Dans ma naïveté, je pensais qu’il n’y avait que le Président de la République qu’on accueillait par un « Mesdames, Messieurs, le Président ! » Bon, cela dit, j’avais une excuse, j’étais jeune et con. C’est toute la différence entre vieux et con, quand on est jeune on peut évoluer.

Pour Bruel donc, j’écouterais bien son album Alors Regarde. Sur cet album, il y a un morceau que j’ai toujours aimé pour avoir vécu l’histoire en vrai, Place des Grands Hommes. Des copains qui se retrouvent 10 ans plus tard et se demandent mutuellement ce qu’ils sont devenus.

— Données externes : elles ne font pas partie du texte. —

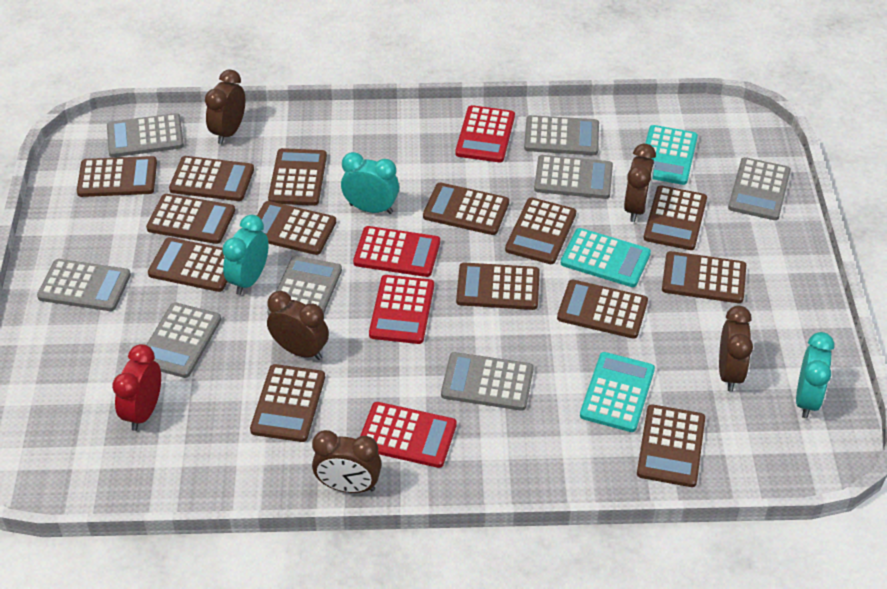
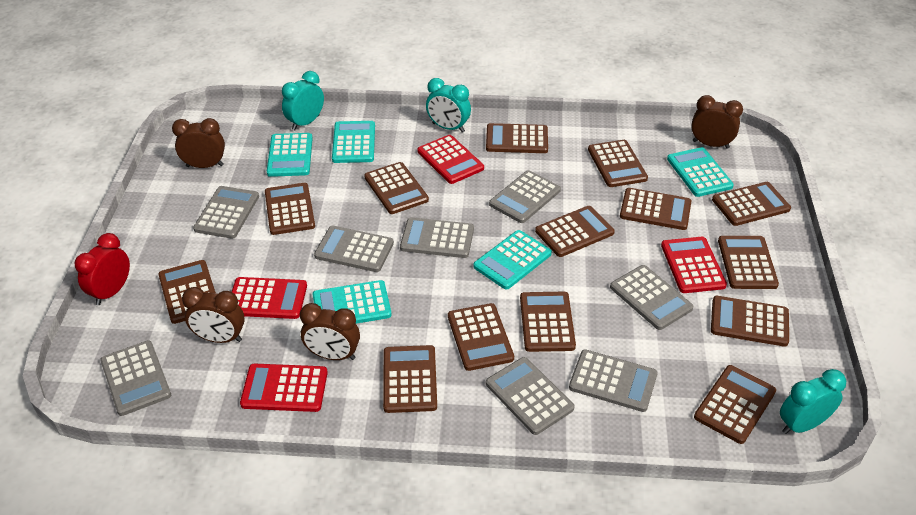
brown clock: 5 -> 4
turquoise calculator: 3 -> 5

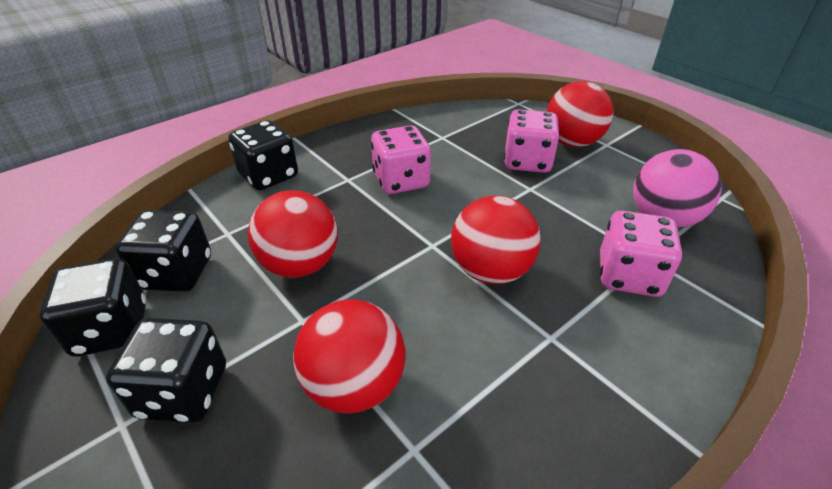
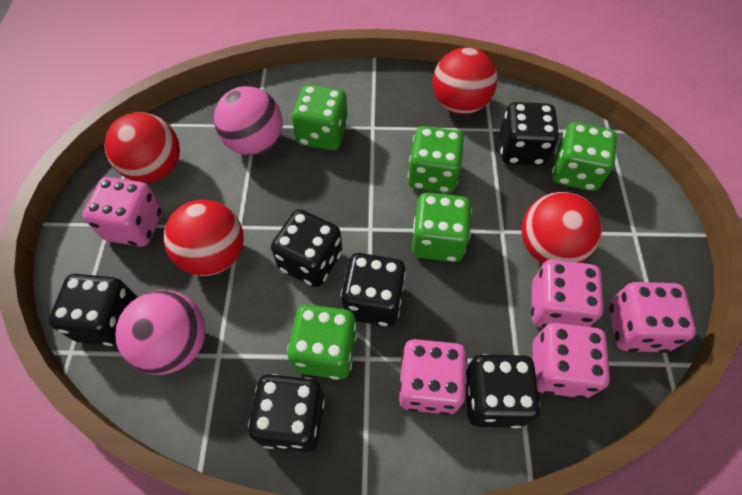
black dice: 4 -> 6
green dice: 0 -> 5
pink ball: 1 -> 2
pink dice: 3 -> 5

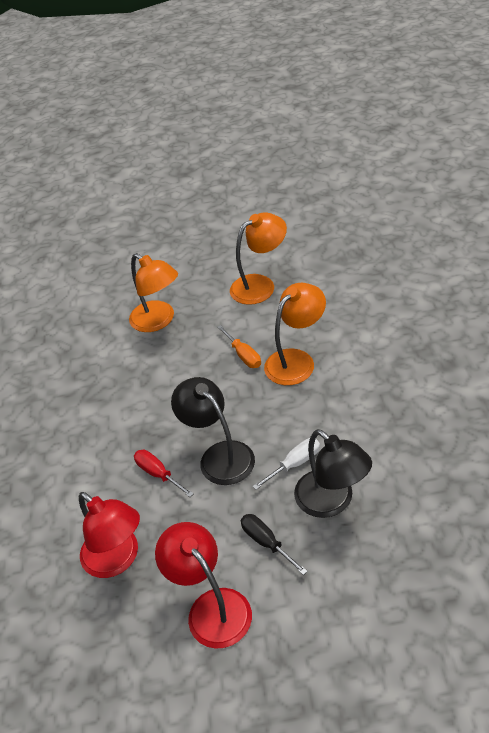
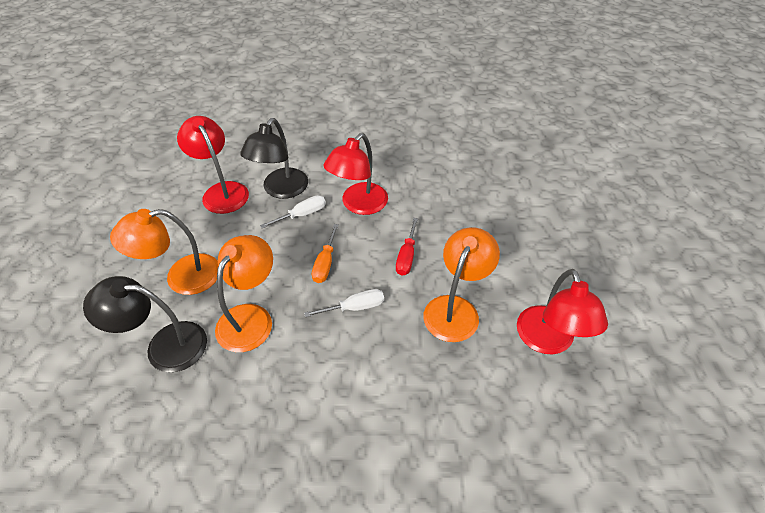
black screwdriver: 1 -> 0
red lamp: 2 -> 3
white screwdriver: 1 -> 2

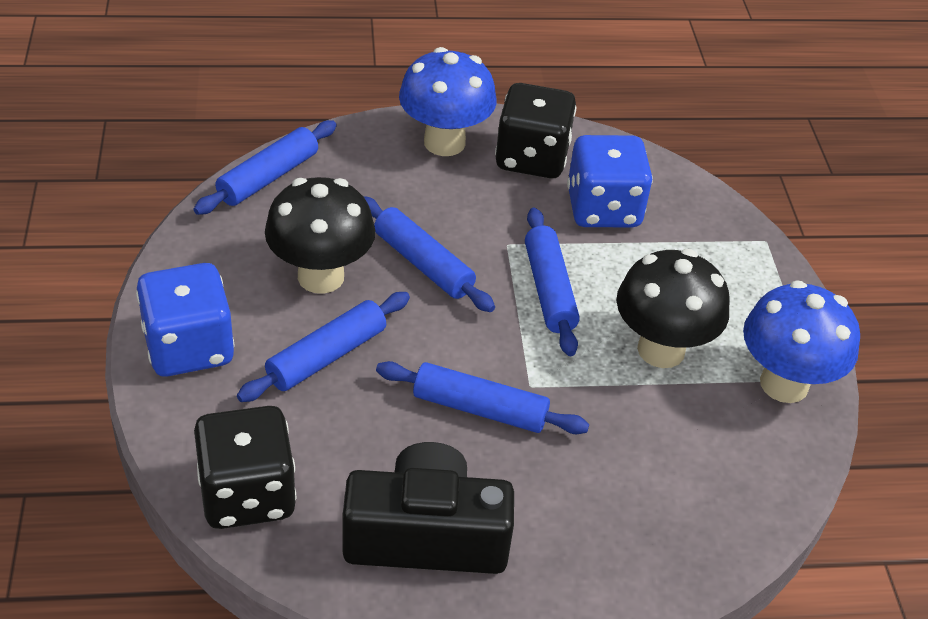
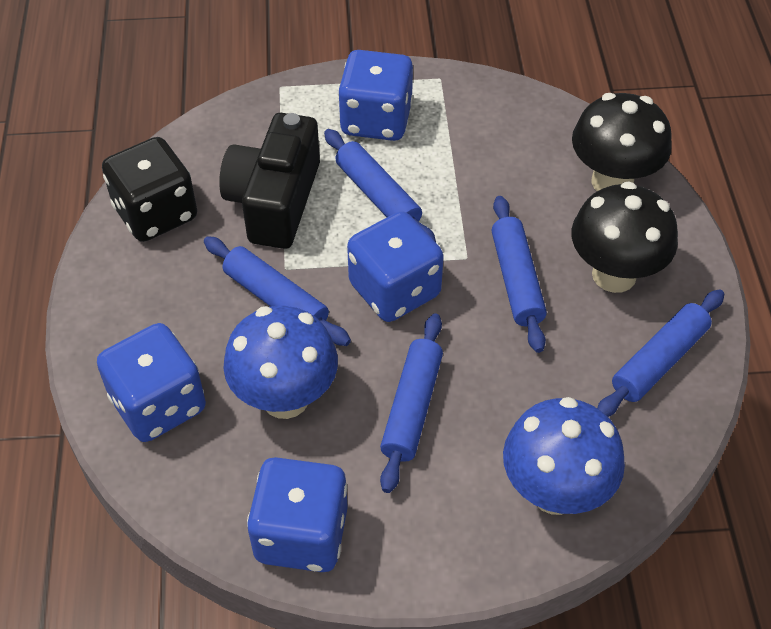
black dice: 2 -> 1
blue dice: 2 -> 4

« T’as pas changé, qu’est-ce que tu deviens ?
Tu t’es mariée, t’as trois gamins.
T’as réussi, tu fais médecin ? »
Evidemment, comme tu t’en doutes, tous n’ont pas réussi, certains ne sont pas devenus médecins. Mais ils ont hérité de la fortune d’un généreux donateur.

Puis le morceau se termine par…Tiens si on s’ donnait rendez-vous dans 10 ans…

Dans 10 ans, vu ton âge, on peut se poser la question qui figure dans une chanson de Michel Berger : Seras-tu là ? J’imagine que tu n’aimes pas non plus Michel Berger. Bah te fâches pas, il est mort lui !

PS : « Quand ils sont venus chercher les communistes, je n’ai pas protesté parce que je ne suis pas communiste. Quand ils sont venus chercher les Juifs, je n’ai pas protesté parce que je ne suis pas Juif. Quand ils sont venus chercher les syndicalistes, je n’ai pas protesté parce que je ne suis pas syndicaliste. Quand ils sont venus chercher les catholiques, je n’ai pas protesté parce que je ne suis pas catholique. Et lorsqu’ils sont venus me chercher, il n’y avait plus personne pour protester. »

Texte écrit par Martin Niemöller, alors qu’il avait été envoyé au camp de la mort de Sachsenhausen.